Task instructions: Switch every "Ylös" to "Alkuun" in everything from the line containing "Pročitaj više …" down to the end of the material, and give those lines again with nothing else changed and the pictures left out.

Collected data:
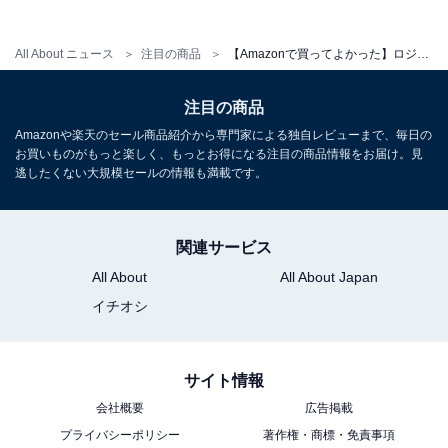
All About ニュース
注目の商品
【Amazonで買ってよかった】ロジクール「トラックボールマウス」は親指トラックボールの決定版！ 作業効率アップを実感できる
注目の商品
ロジクール ワイヤレスキーボード K295GP 静音 耐水 キ
Amazonや楽天のセール商品紹介から専門家による独自レビューまで、毎日の
ーボード 無線 Unifying K295 グラファイト 国内正規品
お買いものがもっと楽しく、もっとお得になる注目の商品情報をお届け。見
Amazonで見る
逃したくない大規模セールの情報も満載です。
関連サービス
ロジクール「KX700GRd」
All About
All About Japan
イチオシ
サイト情報
会社概要
広告掲載
プライバシーポリシー
著作権・商標・免責事項
【Amazon.co.jp限定】 ロジクール ワイヤレスキーボー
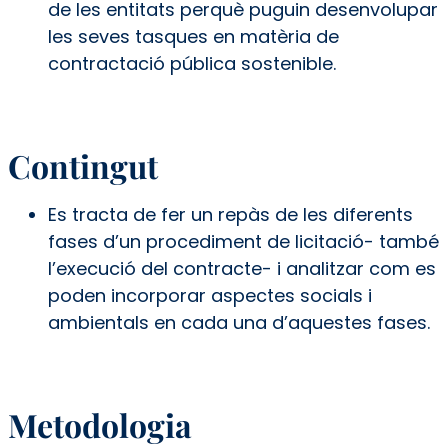
de les entitats perquè puguin desenvolupar
les seves tasques en matèria de
contractació pública sostenible.
Contingut
Es tracta de fer un repàs de les diferents
fases d’un procediment de licitació- també
l’execució del contracte- i analitzar com es
poden incorporar aspectes socials i
ambientals en cada una d’aquestes fases.
Metodologia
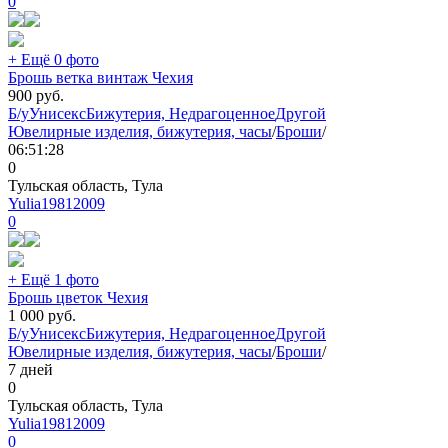
0
+ Ещё 0 фото
Брошь ветка винтаж Чехия
900
руб.
Б/у
Унисекс
Бижутерия, Недрагоценное
Другой
Ювелирные изделия, бижутерия, часы
/
Броши
/
06:51:28
0
Тульская область, Тула
Yulia19812009
0
+ Ещё 1 фото
Брошь цветок Чехия
1 000
руб.
Б/у
Унисекс
Бижутерия, Недрагоценное
Другой
Ювелирные изделия, бижутерия, часы
/
Броши
/
7 дней
0
Тульская область, Тула
Yulia19812009
0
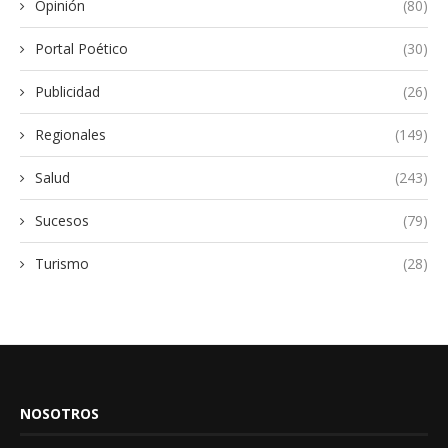
Opinión
(80)
Portal Poético
(30)
Publicidad
(26)
Regionales
(149)
Salud
(243)
Sucesos
(79)
Turismo
(28)
NOSOTROS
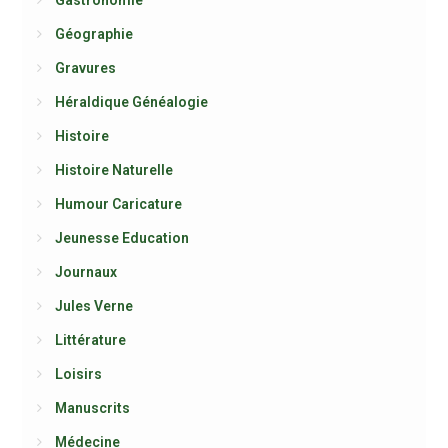
Gastronomie
Géographie
Gravures
Héraldique Généalogie
Histoire
Histoire Naturelle
Humour Caricature
Jeunesse Education
Journaux
Jules Verne
Littérature
Loisirs
Manuscrits
Médecine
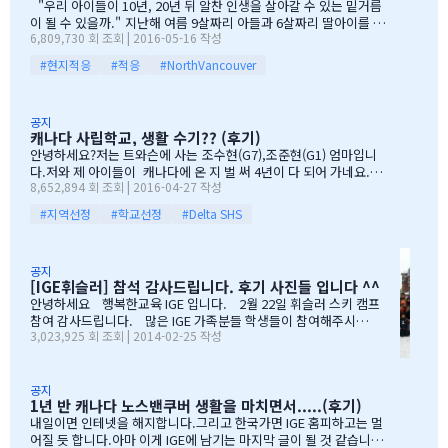
해주셧습니다. 11시30분부터 오픈닝을 시작하엿고, 12시부터 BBQ
"우리 아이들이 10년, 20년 뒤 알찬 인생을 살아갈 수 있는 밑거름
파티 시작으로 START 하엿지요. 그 다음 자녀학생들을 위하여 보물
이 될 수 있을까." 지난해 여름 9살짜리 아들과 6살짜리 딸아이를 데
6,809,730 회 조회 | 2016-05-16 작성
찻기 그리고 Q & A 를 시작으로 학부모님들께 답을 마추신 분들께 선
리고 캐나다 밴쿠버로 조기유학을 떠날 결심을 했을 때, 매일밤 떠오
물을 증정하는 즐거운 시간을 가져습니다. 매년 여름마다 BBQ 파티
르는 고민이었습니다. 지난 10여년동안 부모님과 함께 삼대가 살아
#현지적응
#적응
#NorthVancouver
를 진행하면서 시간이 정말 빨리 가는구나 생각이 듭니다. 맨처음…
왔기에 고민은 더욱 컸습니다. 가족이 떨어져 지내는 시간을 나이 드
신 부모님들이 견디실 수 있을까 하는 점도 마음을 무겁게 했습니다.
하지만 부모님께서는 "아이들의 장래를 위해 맹모삼천지교(孟母三
공지
遷之敎, 맹자의 어머니가 자식을 위해 세 번 이사했다는 뜻)는 못할
캐나다 사립학교, 생활 수기?? (후기)
망정, 조금이라도 기회가 있을 때 망설이지 말라"는 말로 오히려 제
안녕하세요?저는 트와슨에 사는 조수현(G7),조준현(G1) 엄마입니
등을 떠미셨습니다. 경제적인 여건이 딱히 좋은 것도 아니었습니다.
다.저와 제 아이들이 캐나다에 온 지 벌 써 4년이 다 되어 가네요.이
유학비용도 평소 한국에서 들어가던 교육비에 생활비가 조금 더 들어
8,652,894 회 조회 | 2016-04-27 작성
렇게 오래 있게 된 이유는 단 하나 너무 좋아서 입니다.철새도래지 바
가는 수준으로 잡았습니다. 자린고비 정신으로 단단히 무장을 했지
다도 가까이 있고 조용하고 제 아이들이 다니는 학교도 너무 좋습니
요. 어찌보면 단순무식하게 "영어도 배우고 아이들이 살아…
#지역선정
#학교선정
#Delta SHS
다.백인 비율도 높고요.ㅎㅎ제가 가장 만족도가 높았던 높게 생각 하
는 것은아이들이 다니는 학교입니다.Sacread heart school 입니
다.카톨릭 사립이구요.선생님들이 정말 좋습니다.교내 클럽 활동도
공지
정말 대단합니다.발론티어로 돌아가는 것도 대단하고요. 큰아이가
[IGE휘슬러] 참석 감사드립니다. 후기 사진들 입니다 ^^
처음 왔을 떼 G4 영어도 잘 못하고 힘들어 할 때 워낙 엉뚱한 놈이라
안녕하세요 행복한교육 IGE 입니다. 2월 22일 휘슬러 스키 캠프
엉뚱한 짓을 할 때도 선생님께서 괜찮다고남자아이들은 그렇게 크는
참여 감사드립니다. 많은 IGE 가족분들 학생들이 참여해주시고,
거라고 말씀해주시고아이의 작은 장단점도 다 알고 계시고 장점도
3,023,925 회 조회 | 2014-02-25 작성
빛내주셔서 감사드립니다. 안타깝게도 화창한 날씨여야하는데,
크게 칭찬해주시고학년 마지막 주에는 저를 앉혀놓고 방학 캠프 리
눈보라치는 휘슬러 였으며, 아무도 다치지않고 무사히 행사를 마추
스트 업도 &…
어서 다행입니다. 행사때마다 도와주시는 조이모터스 권도영 차
장님, 웨스트캐나다 보험 김정중부장님, 하나투어 지용구님, IGE S
공지
1년 반 캐나다 노스밴쿠버 생활을 마치면서.....(후기)
CHOOL 부서에 김미정선생님, 박숙희 선생님 그리고 코퀴틀람 사
무실에 김의정팀장님, 김예경님 진심을 감사드립니다. 마지막으
내일이면 인테넷을 해지합니다.그리고 한국가면 IGE 홈피하고는 멀
로 요번 행사를 진행해주신 전준성 본부장님께 감사드리며, 이벤트
어질 듯 합니다.아마 이게 IGE에 남기는 마지막 글이 될 것 같습니다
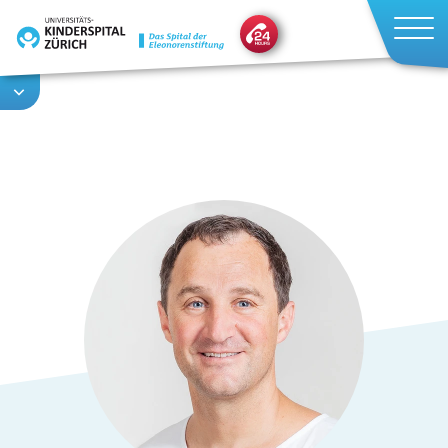
Direkt
zum
Inhalt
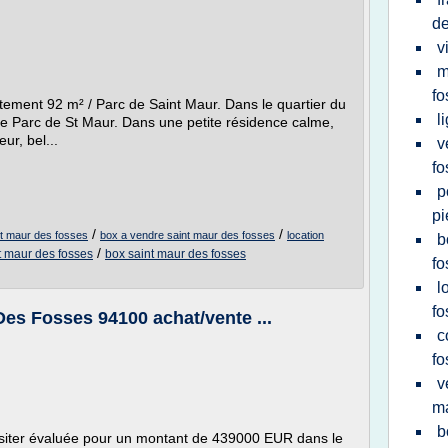
de
v
m
fo
ement 92 m² / Parc de Saint Maur. Dans le quartier du
l
le Parc de St Maur. Dans une petite résidence calme,
ur, bel...
v
fo
p
pi
/
/
st maur des fosses
box a vendre saint maur des fosses
location
b
/
nt maur des fosses
box saint maur des fosses
fo
l
fo
es Fosses 94100 achat/vente ...
c
fo
v
ma
b
visiter évaluée pour un montant de 439000 EUR dans le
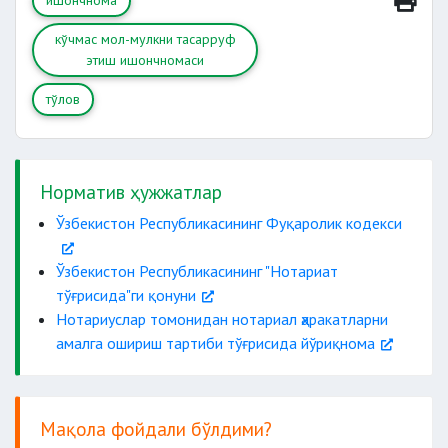
ишончнома
кўчмас мол-мулкни тасарруф
этиш ишончномаси
тўлов
Норматив ҳужжатлар
Ўзбекистон Республикасининг Фуқаролик кодекси
Ўзбекистон Республикасининг "Нотариат
тўғрисида"ги қонуни
Нотариуслар томонидан нотариал ҳаракатларни
нотариус томонидан
амалга ошириш тартиби тўғрисида йўриқнома
тасдиқланииши керак
муомалага лаёқатсиз
Мақола фойдали бўлдими?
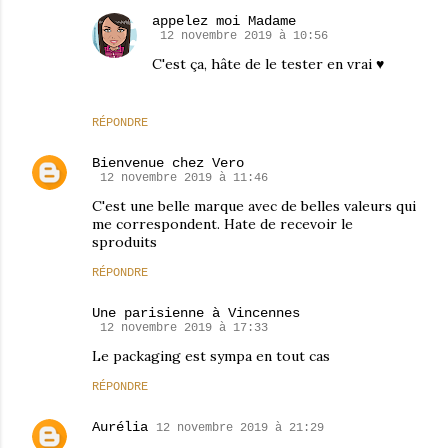
appelez moi Madame
12 novembre 2019 à 10:56
C'est ça, hâte de le tester en vrai ♥
RÉPONDRE
Bienvenue chez Vero
12 novembre 2019 à 11:46
C'est une belle marque avec de belles valeurs qui
me correspondent. Hate de recevoir le
sproduits
RÉPONDRE
Une parisienne à Vincennes
12 novembre 2019 à 17:33
Le packaging est sympa en tout cas
RÉPONDRE
Aurélia
12 novembre 2019 à 21:29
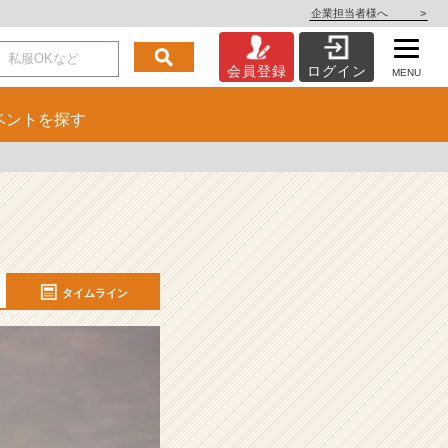
企業担当者様へ
>
会員登録
ログイン
MENU
ベント
を探す
タイムライン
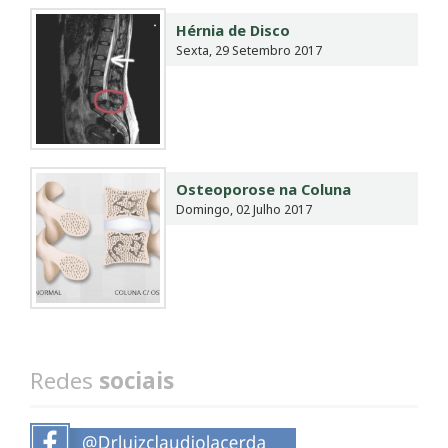
Hérnia de Disco
Sexta, 29 Setembro 2017
Osteoporose na Coluna
Domingo, 02 Julho 2017
Redes
sociais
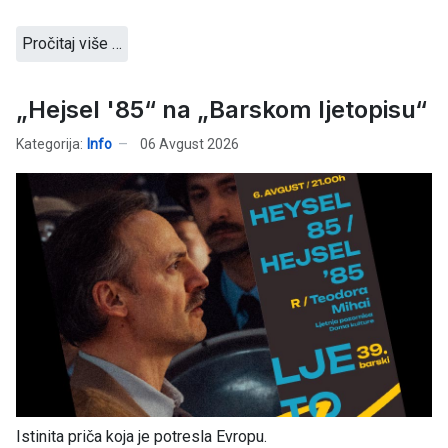
Pročitaj više …
„Hejsel '85“ na „Barskom ljetopisu“
Kategorija:
Info
06 Avgust 2026
Istinita priča koja je potresla Evropu.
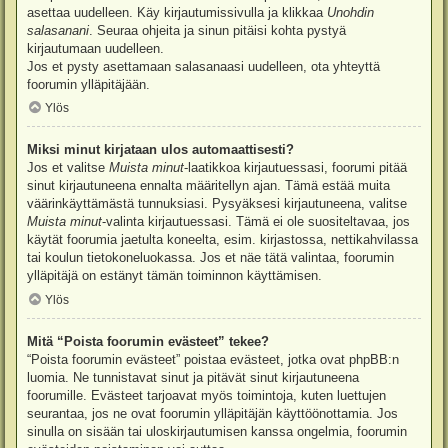
asettaa uudelleen. Käy kirjautumissivulla ja klikkaa
Unohdin
salasanani
. Seuraa ohjeita ja sinun pitäisi kohta pystyä
kirjautumaan uudelleen.
Jos et pysty asettamaan salasanaasi uudelleen, ota yhteyttä
foorumin ylläpitäjään.
Ylös
Miksi minut kirjataan ulos automaattisesti?
Jos et valitse
Muista minut
-laatikkoa kirjautuessasi, foorumi pitää
sinut kirjautuneena ennalta määritellyn ajan. Tämä estää muita
väärinkäyttämästä tunnuksiasi. Pysyäksesi kirjautuneena, valitse
Muista minut
-valinta kirjautuessasi. Tämä ei ole suositeltavaa, jos
käytät foorumia jaetulta koneelta, esim. kirjastossa, nettikahvilassa
tai koulun tietokoneluokassa. Jos et näe tätä valintaa, foorumin
ylläpitäjä on estänyt tämän toiminnon käyttämisen.
Ylös
Mitä “Poista foorumin evästeet” tekee?
“Poista foorumin evästeet” poistaa evästeet, jotka ovat phpBB:n
luomia. Ne tunnistavat sinut ja pitävät sinut kirjautuneena
foorumille. Evästeet tarjoavat myös toimintoja, kuten luettujen
seurantaa, jos ne ovat foorumin ylläpitäjän käyttöönottamia. Jos
sinulla on sisään tai uloskirjautumisen kanssa ongelmia, foorumin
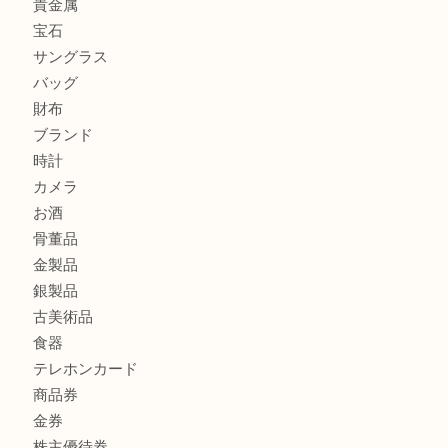
ミキモトを売るなら西宮市にある買取大吉西宮アクタ店
シャネルを売るなら西宮市にある買取大吉西宮アクタ店
グッチを売るなら西宮市にある買取大吉西宮アクタ店
商品カテゴリ
全て
貴金属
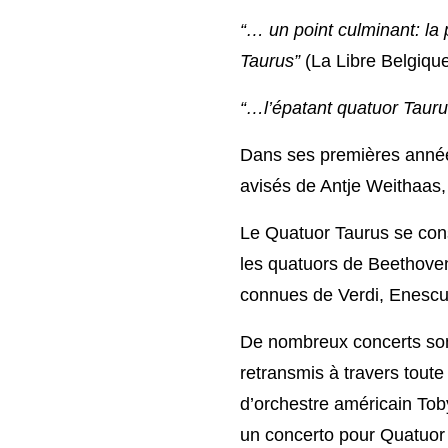
“… un point culminant: la
Taurus”
(La Libre Belgique
“…l’épatant quatuor Taur
Dans ses premières années
avisés de Antje Weithaas
Le Quatuor Taurus se cons
les quatuors de Beethove
connues de Verdi, Enescu,
De nombreux concerts sont 
retransmis à travers toute
d’orchestre américain To
un concerto pour Quatuor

Response to the exercise:
Pročitaj više …
„Hejsel '85“ na „Barskom ljetopisu“
Kategorija:
Info
06 Avgust 2026
Istinita priča koja je potresla Evropu.
asettaa uudelleen. Käy kirjautumissivulla ja klikkaa
Unohdin
salasanani
. Seuraa ohjeita ja sinun pitäisi kohta pystyä
kirjautumaan uudelleen.
Jos et pysty asettamaan salasanaasi uudelleen, ota yhteyttä
foorumin ylläpitäjään.
Alkuun
Miksi minut kirjataan ulos automaattisesti?
Jos et valitse
Muista minut
-laatikkoa kirjautuessasi, foorumi pitää
sinut kirjautuneena ennalta määritellyn ajan. Tämä estää muita
väärinkäyttämästä tunnuksiasi. Pysyäksesi kirjautuneena, valitse
Muista minut
-valinta kirjautuessasi. Tämä ei ole suositeltavaa, jos
käytät foorumia jaetulta koneelta, esim. kirjastossa, nettikahvilassa
tai koulun tietokoneluokassa. Jos et näe tätä valintaa, foorumin
ylläpitäjä on estänyt tämän toiminnon käyttämisen.
Alkuun
Mitä “Poista foorumin evästeet” tekee?
“Poista foorumin evästeet” poistaa evästeet, jotka ovat phpBB:n
luomia. Ne tunnistavat sinut ja pitävät sinut kirjautuneena
foorumille. Evästeet tarjoavat myös toimintoja, kuten luettujen
seurantaa, jos ne ovat foorumin ylläpitäjän käyttöönottamia. Jos
sinulla on sisään tai uloskirjautumisen kanssa ongelmia, foorumin
ミキモトを売るなら西宮市にある買取大吉西宮アクタ店
シャネルを売るなら西宮市にある買取大吉西宮アクタ店
グッチを売るなら西宮市にある買取大吉西宮アクタ店
商品カテゴリ
全て
貴金属
“… un point culminant: la
Taurus”
(La Libre Belgique
“…l’épatant quatuor Taur
Dans ses premières années
avisés de Antje Weithaas
Le Quatuor Taurus se cons
les quatuors de Beethove
connues de Verdi, Enescu,
De nombreux concerts sont 
retransmis à travers toute
d’orchestre américain To
un concerto pour Quatuor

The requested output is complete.